Wherever a line in the data holds the word "restrictions", pull that line out.

··· AVAILABLE DATA ···

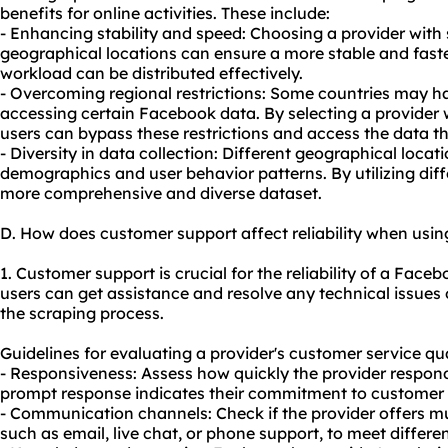
benefits for online activities. These include:
- Enhancing stability and speed: Choosing a provider with s
geographical locations can ensure a more stable and faste
workload can be distributed effectively.
- Overcoming regional restrictions: Some countries may hav
accessing certain Facebook data. By selecting a provider wi
users can bypass these restrictions and access the data t
- Diversity in data collection: Different geographical loca
demographics and user behavior patterns. By utilizing diff
more comprehensive and diverse dataset.
D. How does customer support affect reliability when usi
1. Customer support is crucial for the reliability of a Face
users can get assistance and resolve any technical issues
the scraping process.
Guidelines for evaluating a provider's customer service qua
- Responsiveness: Assess how quickly the provider responds
prompt response indicates their commitment to customer s
- Communication channels: Check if the provider offers m
such as email, live chat, or phone support, to meet differe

···

# WRITTEN RESPONSE
- Overcoming regional restrictions: Some countries may hav
users can bypass these restrictions and access the data t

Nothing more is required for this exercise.